Well translate that to today. The US has just gone through, to take recent years, murderous atrocities in Central America, right next door. Hundreds of thousands of people slaughtered, countries destroyed, one piece of the big story. Now the discussion is whether an angelic power like the US, which uniquely in history follows only altruism, should deprive the world of its magnificence by refusing to intervene. The only difference between this and John Stuart Mill 150 years ago is that he was a lot smarter, had a lot more integrity and wrote better. Not a lot has changed.

It is true that circumstances change; the world isn't always the same. Dean Acheson once described England as "our lieutenant, the fashionable word is partner". The British use the word partner. So the US and its British lieutenant can now intervene quite freely. That's changed the rules. In fact, the reason why Britain and the US could put troops in the desert in the Gulf War is because they didn't have to worry about the USSR any longer. In that respect things have definitely changed, intervention is much free. You don't have to worry that somebody might get in your way.

So the magnificent and angelic powers can now do things without any concern that somebody might stop them, so that's the difference. I mean right now for example people are discussing the Burundi and Rwanda massacres. But 20 years ago there were huge massacres in Burundi. At that time, the media decided that it just wasn't very interesting when other people were killed, you didn't have to worry about them. Fundamentally I don't think a lot has changed in this respect.

Harold Pinter: Well, I'd like to thank you all for your attention and to thank John and Noam for a very important and definitive discussion. Before you leave, Denise Searle, the editor of Red Pepper, would like to say a few words.

Denise Searle: Thank you very much. This debate has been a real breath of fresh air. And I'm glad to see from your applause that you agree with me. It really does show the need on the left for a forum where these kind of radical ideas can be given an airing; everything that has been said is absolutely true, but you just never hear it said anywhere else. And that is a kind of censorship.
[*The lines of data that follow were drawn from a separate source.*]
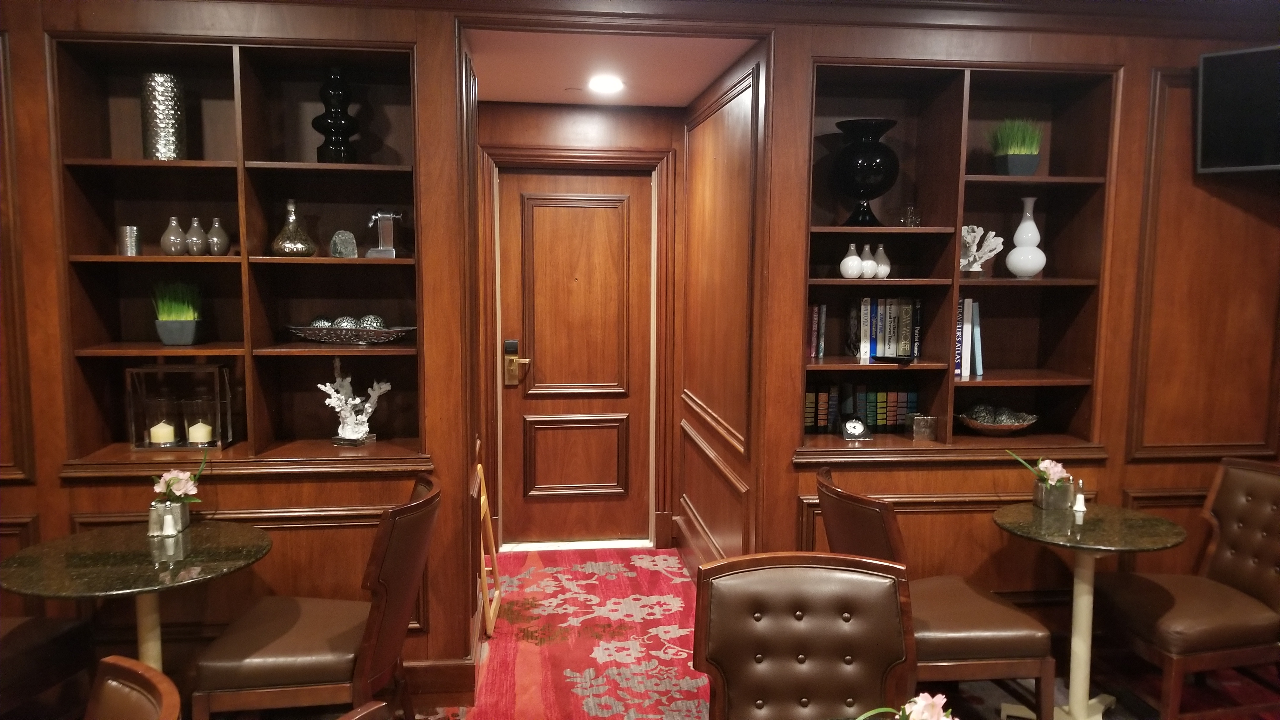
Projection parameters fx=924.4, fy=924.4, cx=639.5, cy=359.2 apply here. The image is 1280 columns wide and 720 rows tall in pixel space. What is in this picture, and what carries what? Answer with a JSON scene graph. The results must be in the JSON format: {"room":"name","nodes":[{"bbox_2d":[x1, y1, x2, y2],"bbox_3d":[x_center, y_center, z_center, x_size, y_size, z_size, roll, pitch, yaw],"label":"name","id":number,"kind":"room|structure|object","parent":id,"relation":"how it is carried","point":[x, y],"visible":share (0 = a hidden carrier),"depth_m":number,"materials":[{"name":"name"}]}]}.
{"room":"restaurant","nodes":[
{"label":"restaurant","id":0,"kind":"room"},
{"bbox_2d":[0,0,481,710],"bbox_3d":[-1.975,-0.031,3.185,2.582,2.641,0.190,0,6,-7],"label":"left wall","id":1,"kind":"structure","parent":0,"point":[91,494],"depth_m":3.21,"materials":[{"name":"brown wood"}]},
{"bbox_2d":[45,30,429,477],"bbox_3d":[-1.376,-0.331,3.365,1.221,1.475,0.375,0,6,-7],"label":"built-in shelf","id":2,"kind":"object","parent":1,"relation":"in","point":[93,323],"visible":0.72,"depth_m":3.41,"materials":[{"name":"brown wood"}]},
{"bbox_2d":[117,226,141,255],"bbox_3d":[-1.791,-0.411,3.247,0.074,0.101,0.073,0,6,-7],"label":"metal cup","id":3,"kind":"object","parent":2,"relation":"in","point":[130,229],"visible":0.98,"depth_m":3.22,"materials":[{"name":"silver metal"}]},
{"bbox_2d":[140,72,186,160],"bbox_3d":[-1.672,-0.835,3.247,0.132,0.301,0.133,-6,9,-43],"label":"silver vase","id":4,"kind":"object","parent":2,"relation":"in","point":[165,108],"visible":0.94,"depth_m":3.19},
{"bbox_2d":[160,216,187,255],"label":"vase","id":5,"kind":"object","parent":2,"relation":"on","point":[174,252],"visible":0.99,"depth_m":3.26,"materials":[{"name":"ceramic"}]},
{"bbox_2d":[150,280,202,345],"bbox_3d":[-1.672,-0.175,3.355,0.201,0.239,0.200,-2,7,-18],"label":"potted grass","id":6,"kind":"object","parent":2,"relation":"in","point":[174,337],"visible":0.99,"depth_m":3.31,"materials":[{"name":"green plant"}]},
{"bbox_2d":[125,362,233,450],"bbox_3d":[-1.679,0.165,3.397,0.317,0.309,0.179,0,6,-7],"label":"lantern","id":7,"kind":"object","parent":2,"relation":"on","point":[160,369],"visible":0.89,"depth_m":3.35,"materials":[{"name":"clear glass"}]},
{"bbox_2d":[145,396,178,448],"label":"candle holder","id":8,"kind":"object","parent":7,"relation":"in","point":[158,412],"visible":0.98,"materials":[{"name":"clear glass"}]},
{"bbox_2d":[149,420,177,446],"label":"candle","id":9,"kind":"object","parent":7,"relation":"in","point":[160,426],"visible":0.97,"depth_m":3.35,"materials":[{"name":"wax"}]},
{"bbox_2d":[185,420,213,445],"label":"candle","id":10,"kind":"object","parent":7,"relation":"in","point":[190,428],"visible":0.98,"depth_m":3.34,"materials":[{"name":"wax"}]},
{"bbox_2d":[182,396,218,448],"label":"candle holder","id":11,"kind":"object","parent":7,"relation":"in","point":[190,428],"visible":0.99,"depth_m":3.33,"materials":[{"name":"glass"}]},
{"bbox_2d":[183,217,208,255],"bbox_3d":[-1.588,-0.438,3.306,0.086,0.137,0.086,0,6,-7],"label":"small vase","id":12,"kind":"object","parent":2,"relation":"on","point":[200,231],"visible":0.99,"depth_m":3.28,"materials":[{"name":"ceramic"}]},
{"bbox_2d":[205,216,229,255],"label":"vase","id":13,"kind":"object","parent":2,"relation":"on","point":[216,227],"visible":0.99,"depth_m":3.29,"materials":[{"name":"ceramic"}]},
{"bbox_2d":[270,199,315,256],"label":"decorative vase","id":14,"kind":"object","parent":2,"relation":"on","point":[285,245],"visible":0.99,"depth_m":3.30,"materials":[{"name":"glass"}]},
{"bbox_2d":[312,66,359,163],"bbox_3d":[-1.095,-0.872,3.342,0.167,0.360,0.166,-3,7,-27],"label":"black vase","id":15,"kind":"object","parent":2,"relation":"on","point":[332,126],"visible":0.9,"depth_m":3.30,"materials":[{"name":"black ceramic"}]},
{"bbox_2d":[329,229,357,257],"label":"stone bookend","id":16,"kind":"object","parent":2,"relation":"on","point":[336,238],"visible":0.96,"depth_m":3.34,"materials":[{"name":"stone"}]},
{"bbox_2d":[285,322,417,343],"bbox_3d":[-1.072,-0.092,3.445,0.524,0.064,0.260,1,6,4],"label":"decorative tray","id":17,"kind":"object","parent":2,"relation":"on","point":[309,330],"visible":0.85,"depth_m":3.36,"materials":[{"name":"metal"}]},
{"bbox_2d":[309,314,334,329],"bbox_3d":[-1.194,-0.122,3.485,0.101,0.095,0.100,0,6,-7],"label":"decorative ball","id":18,"kind":"object","parent":17,"relation":"in","point":[320,318],"visible":0.46,"depth_m":3.45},
{"bbox_2d":[330,314,359,330],"bbox_3d":[-1.095,-0.118,3.442,0.102,0.096,0.101,0,6,-7],"label":"decorative ball","id":19,"kind":"object","parent":17,"relation":"in","point":[339,323],"visible":0.54,"depth_m":3.41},
{"bbox_2d":[355,312,384,330],"bbox_3d":[-1.011,-0.121,3.448,0.104,0.100,0.103,0,6,-7],"label":"decorative ball","id":20,"kind":"object","parent":17,"relation":"in","point":[373,318],"visible":0.57,"depth_m":3.41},
{"bbox_2d":[317,356,391,445],"bbox_3d":[-1.070,0.152,3.457,0.213,0.347,0.223,5,8,34],"label":"coral sculpture","id":21,"kind":"object","parent":2,"relation":"in","point":[357,398],"visible":0.99,"depth_m":3.45,"materials":[{"name":"white"}]},
{"bbox_2d":[365,210,402,257],"bbox_3d":[-0.931,-0.458,3.399,0.129,0.175,0.111,1,6,7],"label":"metal sculpture","id":22,"kind":"object","parent":2,"relation":"on","point":[385,252],"visible":0.98,"depth_m":3.37,"materials":[{"name":"silver metal"}]},
{"bbox_2d":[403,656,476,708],"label":"baseboard","id":23,"kind":"structure","parent":1,"relation":"attached to","point":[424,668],"depth_m":3.42,"materials":[{"name":"brown wood"}]},
{"bbox_2d":[474,98,682,549],"bbox_3d":[-0.441,-0.165,5.144,1.469,2.485,0.183,0,6,-7],"label":"hallway end wall","id":24,"kind":"structure","parent":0,"point":[565,108],"depth_m":5.01,"materials":[{"name":"brown wood"}]},
{"bbox_2d":[493,165,652,546],"bbox_3d":[-0.353,0.003,5.186,0.845,2.119,0.105,0,6,-7],"label":"door","id":25,"kind":"structure","parent":24,"relation":"in","point":[570,211],"depth_m":5.19,"materials":[{"name":"brown wood"}]},
{"bbox_2d":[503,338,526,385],"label":"door lock","id":26,"kind":"object","parent":25,"relation":"attached to","point":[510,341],"visible":0.98,"depth_m":5.13,"materials":[{"name":"gold metal"}]},
{"bbox_2d":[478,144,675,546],"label":"door frame","id":27,"kind":"structure","parent":24,"relation":"attached to","point":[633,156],"depth_m":5.12,"materials":[{"name":"brown wood"}]},
{"bbox_2d":[465,29,758,107],"bbox_3d":[-0.247,-1.332,4.158,1.351,0.112,1.753,0,6,-7],"label":"hallway ceiling","id":28,"kind":"structure","parent":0,"point":[697,88],"depth_m":3.95,"materials":[{"name":"paint"}]},
{"bbox_2d":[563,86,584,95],"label":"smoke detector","id":29,"kind":"object","parent":28,"relation":"attached to","point":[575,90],"visible":0.98,"depth_m":4.51,"materials":[{"name":"white plastic"}]},
{"bbox_2d":[587,74,624,93],"bbox_3d":[-0.163,-1.304,4.376,0.195,0.044,0.199,0,6,-7],"label":"ceiling light","id":30,"kind":"object","parent":28,"relation":"in","point":[616,83],"visible":0.99,"depth_m":4.36,"materials":[{"name":"white"}]},
{"bbox_2d":[140,547,1279,719],"bbox_3d":[0.123,1.509,1.772,6.599,0.102,7.584,0,6,-7],"label":"carpeted floor","id":31,"kind":"structure","parent":0,"point":[973,689],"depth_m":3.74,"materials":[{"name":"red carpet"}]},
{"bbox_2d":[0,614,95,719],"bbox_3d":[-2.138,0.861,2.757,0.638,0.965,0.662,1,6,7],"label":"leather chair","id":32,"kind":"object","parent":31,"relation":"on","point":[56,627],"visible":0.89,"depth_m":2.88,"materials":[{"name":"brown"}]},
{"bbox_2d":[84,654,183,719],"bbox_3d":[-1.041,1.018,1.435,0.613,0.906,0.593,-4,8,-34],"label":"leather chair","id":33,"kind":"object","parent":31,"relation":"on","point":[142,675],"visible":1,"depth_m":1.62,"materials":[{"name":"brown leather"}]},
{"bbox_2d":[0,520,273,676],"bbox_3d":[-1.530,0.955,2.862,0.750,0.739,0.748,0,6,-7],"label":"round table","id":34,"kind":"object","parent":31,"relation":"on","point":[133,540],"visible":0.85,"depth_m":2.76,"materials":[{"name":"black stone"}]},
{"bbox_2d":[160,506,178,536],"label":"salt shaker","id":35,"kind":"object","parent":34,"relation":"on","point":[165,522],"visible":1,"depth_m":2.98,"materials":[{"name":"glass"}]},
{"bbox_2d":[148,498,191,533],"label":"flower vase","id":36,"kind":"object","parent":34,"relation":"on","point":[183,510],"visible":0.66,"depth_m":3.00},
{"bbox_2d":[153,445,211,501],"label":"flower","id":37,"kind":"object","parent":36,"relation":"in","point":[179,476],"visible":0.81,"depth_m":3.06,"materials":[{"name":"plant"}]},
{"bbox_2d":[189,474,441,719],"bbox_3d":[-0.966,0.860,2.909,0.668,0.920,0.572,0,6,-7],"label":"leather chair","id":38,"kind":"object","parent":31,"relation":"on","point":[269,680],"visible":0.98,"depth_m":2.70,"materials":[{"name":"brown leather"}]},
{"bbox_2d":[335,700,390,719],"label":"leather chair","id":39,"kind":"object","parent":31,"relation":"on","point":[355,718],"visible":0.99,"depth_m":1.49,"materials":[{"name":"brown"}]},
{"bbox_2d":[473,437,503,635],"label":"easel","id":40,"kind":"object","parent":31,"relation":"on","point":[482,515],"visible":0.49,"depth_m":4.05,"materials":[{"name":"brown wood"}]},
{"bbox_2d":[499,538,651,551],"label":"door threshold","id":41,"kind":"object","parent":31,"relation":"on","point":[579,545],"visible":0.87,"depth_m":5.25,"materials":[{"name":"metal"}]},
{"bbox_2d":[694,552,913,719],"bbox_3d":[0.388,0.962,2.009,0.553,0.938,0.649,0,6,-7],"label":"leather chair","id":42,"kind":"object","parent":31,"relation":"on","point":[797,652],"visible":1,"depth_m":2.15,"materials":[{"name":"brown leather"}]},
{"bbox_2d":[816,464,1055,719],"bbox_3d":[0.933,0.851,3.103,0.669,0.914,0.572,0,6,-7],"label":"leather chair","id":43,"kind":"object","parent":31,"relation":"on","point":[991,643],"visible":0.73,"depth_m":2.88,"materials":[{"name":"brown leather"}]},
{"bbox_2d":[988,499,1186,719],"bbox_3d":[1.543,0.925,3.261,0.626,0.744,0.630,0,6,-7],"label":"round table","id":44,"kind":"object","parent":31,"relation":"on","point":[1047,538],"visible":0.94,"depth_m":3.21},
{"bbox_2d":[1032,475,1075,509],"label":"flower pot","id":45,"kind":"object","parent":44,"relation":"on","point":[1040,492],"visible":0.88,"depth_m":3.34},
{"bbox_2d":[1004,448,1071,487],"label":"flower","id":46,"kind":"object","parent":45,"relation":"in","point":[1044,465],"visible":0.75,"depth_m":3.37,"materials":[{"name":"plant"}]},
{"bbox_2d":[1072,479,1086,515],"bbox_3d":[1.595,0.492,3.351,0.045,0.114,0.047,0,6,-7],"label":"salt shaker","id":47,"kind":"object","parent":44,"relation":"on","point":[1079,496],"visible":1,"depth_m":3.34,"materials":[{"name":"glass"}]},
{"bbox_2d":[1095,458,1279,719],"bbox_3d":[2.046,0.844,3.281,0.677,0.921,0.577,0,6,-7],"label":"leather chair","id":48,"kind":"object","parent":31,"relation":"on","point":[1163,604],"visible":0.99,"depth_m":3.21,"materials":[{"name":"brown leather"}]},
{"bbox_2d":[674,43,769,572],"bbox_3d":[0.392,-0.093,4.425,0.162,2.502,1.849,0,6,-7],"label":"hallway right wall","id":49,"kind":"structure","parent":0,"point":[741,108],"depth_m":4.14,"materials":[{"name":"brown wood"}]},
{"bbox_2d":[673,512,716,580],"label":"baseboard","id":50,"kind":"structure","parent":49,"relation":"attached to","point":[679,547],"depth_m":4.90,"materials":[{"name":"brown wood"}]},
{"bbox_2d":[853,690,957,719],"bbox_3d":[0.438,0.616,1.450,0.240,0.226,0.249,-5,8,-39],"label":"flower","id":51,"kind":"object","parent":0,"point":[922,705],"visible":1,"depth_m":1.45,"materials":[{"name":"plant"}]},
{"bbox_2d":[760,0,1279,653],"bbox_3d":[1.899,-0.114,3.714,2.814,2.733,0.171,0,6,-7],"label":"right wall","id":52,"kind":"structure","parent":0,"point":[1144,69],"depth_m":3.64,"materials":[{"name":"brown wood"}]},
{"bbox_2d":[795,56,1124,463],"bbox_3d":[1.189,-0.349,3.666,1.224,1.472,0.377,0,6,-7],"label":"built-in bookshelf","id":53,"kind":"object","parent":52,"relation":"in","point":[975,108],"visible":0.69,"depth_m":3.70,"materials":[{"name":"brown wood"}]},
{"bbox_2d":[806,302,827,357],"bbox_3d":[0.662,-0.124,3.733,0.116,0.212,0.159,0,6,-7],"label":"book row","id":54,"kind":"object","parent":53,"relation":"in","point":[813,332],"visible":0.77,"depth_m":3.66,"materials":[{"name":"paper"}]},
{"bbox_2d":[839,242,863,278],"bbox_3d":[0.819,-0.380,3.580,0.090,0.137,0.090,0,6,-7],"label":"white vase","id":55,"kind":"object","parent":53,"relation":"in","point":[855,259],"visible":1,"depth_m":3.55,"materials":[{"name":"white ceramic"}]},
{"bbox_2d":[838,414,872,440],"bbox_3d":[0.841,0.256,3.633,0.128,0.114,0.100,0,6,-7],"label":"clock","id":56,"kind":"object","parent":53,"relation":"in","point":[852,433],"visible":0.99,"depth_m":3.61,"materials":[{"name":"metal"}]},
{"bbox_2d":[802,381,920,433],"bbox_3d":[0.881,0.185,3.798,0.516,0.203,0.148,0,6,-7],"label":"row of books","id":57,"kind":"object","parent":53,"relation":"in","point":[894,419],"visible":0.68,"depth_m":3.75,"materials":[{"name":"paper"}]},
{"bbox_2d":[833,116,900,225],"bbox_3d":[0.874,-0.712,3.587,0.257,0.394,0.256,5,8,33],"label":"black vase","id":58,"kind":"object","parent":53,"relation":"in","point":[864,168],"visible":0.99,"depth_m":3.50,"materials":[{"name":"black glass"}]},
{"bbox_2d":[857,243,877,278],"bbox_3d":[0.887,-0.382,3.620,0.087,0.135,0.088,0,6,-7],"label":"white vase","id":59,"kind":"object","parent":53,"relation":"in","point":[866,248],"visible":0.91,"depth_m":3.59,"materials":[{"name":"white ceramic"}]},
{"bbox_2d":[873,243,890,278],"bbox_3d":[0.953,-0.388,3.672,0.085,0.137,0.085,0,6,-7],"label":"white vase","id":60,"kind":"object","parent":53,"relation":"on","point":[880,250],"visible":0.82,"depth_m":3.65,"materials":[{"name":"white ceramic"}]},
{"bbox_2d":[843,296,923,361],"bbox_3d":[0.976,-0.133,3.732,0.309,0.248,0.168,0,6,-7],"label":"row of books","id":61,"kind":"object","parent":53,"relation":"in","point":[894,316],"visible":0.93,"depth_m":3.67,"materials":[{"name":"paper"}]},
{"bbox_2d":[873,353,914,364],"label":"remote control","id":62,"kind":"object","parent":53,"relation":"on","point":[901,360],"visible":0.99,"depth_m":3.56,"materials":[{"name":"black"}]},
{"bbox_2d":[897,203,919,227],"bbox_3d":[1.046,-0.553,3.595,0.086,0.096,0.085,0,6,-7],"label":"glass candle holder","id":63,"kind":"object","parent":53,"relation":"on","point":[910,220],"visible":0.94,"depth_m":3.57,"materials":[{"name":"clear glass"}]},
{"bbox_2d":[909,413,938,441],"bbox_3d":[1.116,0.266,3.648,0.102,0.092,0.089,0,6,-7],"label":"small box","id":64,"kind":"object","parent":53,"relation":"on","point":[920,430],"visible":0.99,"depth_m":3.62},
{"bbox_2d":[955,297,983,376],"bbox_3d":[1.276,-0.101,3.753,0.179,0.300,0.186,0,6,-7],"label":"book row","id":65,"kind":"object","parent":53,"relation":"in","point":[968,309],"visible":0.58,"depth_m":3.68,"materials":[{"name":"paper"}]},
{"bbox_2d":[958,224,1003,275],"bbox_3d":[1.311,-0.431,3.652,0.239,0.206,0.125,2,7,17],"label":"coral sculpture","id":66,"kind":"object","parent":53,"relation":"in","point":[975,227],"visible":0.86,"depth_m":3.63,"materials":[{"name":"white"}]},
{"bbox_2d":[957,410,1037,434],"bbox_3d":[1.436,0.246,3.728,0.326,0.099,0.300,0,6,-7],"label":"decorative bowl","id":67,"kind":"object","parent":53,"relation":"in","point":[1012,428],"visible":0.81,"depth_m":3.67,"materials":[{"name":"brown"}]},
{"bbox_2d":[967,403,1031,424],"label":"decorative balls","id":68,"kind":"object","parent":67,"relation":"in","point":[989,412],"visible":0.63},
{"bbox_2d":[987,117,1042,175],"bbox_3d":[1.470,-0.832,3.626,0.259,0.241,0.246,0,6,-7],"label":"potted grass","id":69,"kind":"object","parent":53,"relation":"in","point":[1012,154],"visible":0.95,"depth_m":3.58,"materials":[{"name":"green plant"}]},
{"bbox_2d":[1005,195,1046,277],"bbox_3d":[1.536,-0.484,3.665,0.144,0.322,0.143,5,8,38],"label":"white vase","id":70,"kind":"object","parent":53,"relation":"in","point":[1017,234],"visible":1,"depth_m":3.63,"materials":[{"name":"white ceramic"}]},
{"bbox_2d":[1195,43,1279,173],"bbox_3d":[2.394,-0.892,3.287,0.676,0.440,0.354,6,8,41],"label":"television","id":71,"kind":"object","parent":52,"relation":"attached to","point":[1227,115],"visible":1,"depth_m":3.34,"materials":[{"name":"black"}]}
]}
Professor Chomsky spoke about the culture of terror that exists in a lot of Latin American countries, where people have lost hope of ever being able to bring about change. What we've got here in Britain is a culture of growing cynicism and depression which saps confidence and also deprives people of the hope of bringing about change. One of the things that Red Pepper wants to do is to try and rebuild that confidence and hope, and in a way that's where you come in, because we don't have a monopoly of truth and so we welcome your thoughts and suggestions. So it comes down now to thanking our speakers for a really stimulating discussion - and we hope to do many more of them. Thank you all for coming and participating. And yet again let's thank our speakers.